▸ WORK INSTRUCTIONS
Copy these lines again, putting "Openingsuren" in place of "Openingstijden" and leaving everything else the same.
========
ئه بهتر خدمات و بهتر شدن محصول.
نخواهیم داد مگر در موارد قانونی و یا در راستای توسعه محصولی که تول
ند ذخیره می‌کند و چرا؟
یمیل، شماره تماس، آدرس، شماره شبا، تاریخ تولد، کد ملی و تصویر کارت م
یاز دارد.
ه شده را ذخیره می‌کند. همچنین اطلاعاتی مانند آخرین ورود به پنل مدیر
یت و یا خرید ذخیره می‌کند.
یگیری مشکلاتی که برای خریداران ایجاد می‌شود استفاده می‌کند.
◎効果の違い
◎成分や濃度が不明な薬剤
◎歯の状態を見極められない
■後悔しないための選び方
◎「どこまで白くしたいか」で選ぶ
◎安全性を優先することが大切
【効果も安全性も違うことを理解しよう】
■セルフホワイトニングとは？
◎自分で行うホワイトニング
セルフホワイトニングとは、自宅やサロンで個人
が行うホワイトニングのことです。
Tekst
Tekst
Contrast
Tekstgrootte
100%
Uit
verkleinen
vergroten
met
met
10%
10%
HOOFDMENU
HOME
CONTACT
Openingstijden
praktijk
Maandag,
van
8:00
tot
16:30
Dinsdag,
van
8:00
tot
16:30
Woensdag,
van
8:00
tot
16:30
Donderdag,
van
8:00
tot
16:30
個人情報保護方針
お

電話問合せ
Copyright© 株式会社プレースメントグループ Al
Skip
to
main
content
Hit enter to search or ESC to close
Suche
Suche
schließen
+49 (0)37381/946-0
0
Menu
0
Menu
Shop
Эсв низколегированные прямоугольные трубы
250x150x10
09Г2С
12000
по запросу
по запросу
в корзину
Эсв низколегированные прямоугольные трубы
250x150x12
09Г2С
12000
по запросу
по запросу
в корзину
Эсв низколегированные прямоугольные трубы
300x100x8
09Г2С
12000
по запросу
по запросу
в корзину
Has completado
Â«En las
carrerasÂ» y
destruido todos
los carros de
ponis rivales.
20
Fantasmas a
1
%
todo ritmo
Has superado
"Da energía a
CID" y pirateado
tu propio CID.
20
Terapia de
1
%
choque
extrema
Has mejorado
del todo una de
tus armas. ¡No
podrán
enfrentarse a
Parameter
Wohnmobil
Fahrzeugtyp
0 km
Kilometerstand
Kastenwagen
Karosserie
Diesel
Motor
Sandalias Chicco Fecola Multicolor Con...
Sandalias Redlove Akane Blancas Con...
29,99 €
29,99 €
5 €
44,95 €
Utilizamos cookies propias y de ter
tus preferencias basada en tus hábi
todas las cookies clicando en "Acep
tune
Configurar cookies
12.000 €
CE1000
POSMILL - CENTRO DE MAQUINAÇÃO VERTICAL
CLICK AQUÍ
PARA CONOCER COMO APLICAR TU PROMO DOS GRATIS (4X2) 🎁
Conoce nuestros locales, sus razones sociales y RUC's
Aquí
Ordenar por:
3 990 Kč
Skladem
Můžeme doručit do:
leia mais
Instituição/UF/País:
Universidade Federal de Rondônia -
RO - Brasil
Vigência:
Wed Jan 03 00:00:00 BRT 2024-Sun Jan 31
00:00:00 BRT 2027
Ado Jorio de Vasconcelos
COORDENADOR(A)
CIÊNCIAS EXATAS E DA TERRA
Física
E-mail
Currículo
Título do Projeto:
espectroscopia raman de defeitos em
========
▸ ANSWER FOR THIS EXERCISE
ئه بهتر خدمات و بهتر شدن محصول.
نخواهیم داد مگر در موارد قانونی و یا در راستای توسعه محصولی که تول
ند ذخیره می‌کند و چرا؟
یمیل، شماره تماس، آدرس، شماره شبا، تاریخ تولد، کد ملی و تصویر کارت م
یاز دارد.
ه شده را ذخیره می‌کند. همچنین اطلاعاتی مانند آخرین ورود به پنل مدیر
یت و یا خرید ذخیره می‌کند.
یگیری مشکلاتی که برای خریداران ایجاد می‌شود استفاده می‌کند.
◎効果の違い
◎成分や濃度が不明な薬剤
◎歯の状態を見極められない
■後悔しないための選び方
◎「どこまで白くしたいか」で選ぶ
◎安全性を優先することが大切
【効果も安全性も違うことを理解しよう】
■セルフホワイトニングとは？
◎自分で行うホワイトニング
セルフホワイトニングとは、自宅やサロンで個人
が行うホワイトニングのことです。
Tekst
Tekst
Contrast
Tekstgrootte
100%
Uit
verkleinen
vergroten
met
met
10%
10%
HOOFDMENU
HOME
CONTACT
Openingsuren
praktijk
Maandag,
van
8:00
tot
16:30
Dinsdag,
van
8:00
tot
16:30
Woensdag,
van
8:00
tot
16:30
Donderdag,
van
8:00
tot
16:30
個人情報保護方針
お

電話問合せ
Copyright© 株式会社プレースメントグループ Al
Skip
to
main
content
Hit enter to search or ESC to close
Suche
Suche
schließen
+49 (0)37381/946-0
0
Menu
0
Menu
Shop
Эсв низколегированные прямоугольные трубы
250x150x10
09Г2С
12000
по запросу
по запросу
в корзину
Эсв низколегированные прямоугольные трубы
250x150x12
09Г2С
12000
по запросу
по запросу
в корзину
Эсв низколегированные прямоугольные трубы
300x100x8
09Г2С
12000
по запросу
по запросу
в корзину
Has completado
Â«En las
carrerasÂ» y
destruido todos
los carros de
ponis rivales.
20
Fantasmas a
1
%
todo ritmo
Has superado
"Da energía a
CID" y pirateado
tu propio CID.
20
Terapia de
1
%
choque
extrema
Has mejorado
del todo una de
tus armas. ¡No
podrán
enfrentarse a
Parameter
Wohnmobil
Fahrzeugtyp
0 km
Kilometerstand
Kastenwagen
Karosserie
Diesel
Motor
Sandalias Chicco Fecola Multicolor Con...
Sandalias Redlove Akane Blancas Con...
29,99 €
29,99 €
5 €
44,95 €
Utilizamos cookies propias y de ter
tus preferencias basada en tus hábi
todas las cookies clicando en "Acep
tune
Configurar cookies
12.000 €
CE1000
POSMILL - CENTRO DE MAQUINAÇÃO VERTICAL
CLICK AQUÍ
PARA CONOCER COMO APLICAR TU PROMO DOS GRATIS (4X2) 🎁
Conoce nuestros locales, sus razones sociales y RUC's
Aquí
Ordenar por:
3 990 Kč
Skladem
Můžeme doručit do:
leia mais
Instituição/UF/País:
Universidade Federal de Rondônia -
RO - Brasil
Vigência:
Wed Jan 03 00:00:00 BRT 2024-Sun Jan 31
00:00:00 BRT 2027
Ado Jorio de Vasconcelos
COORDENADOR(A)
CIÊNCIAS EXATAS E DA TERRA
Física
E-mail
Currículo
Título do Projeto:
espectroscopia raman de defeitos em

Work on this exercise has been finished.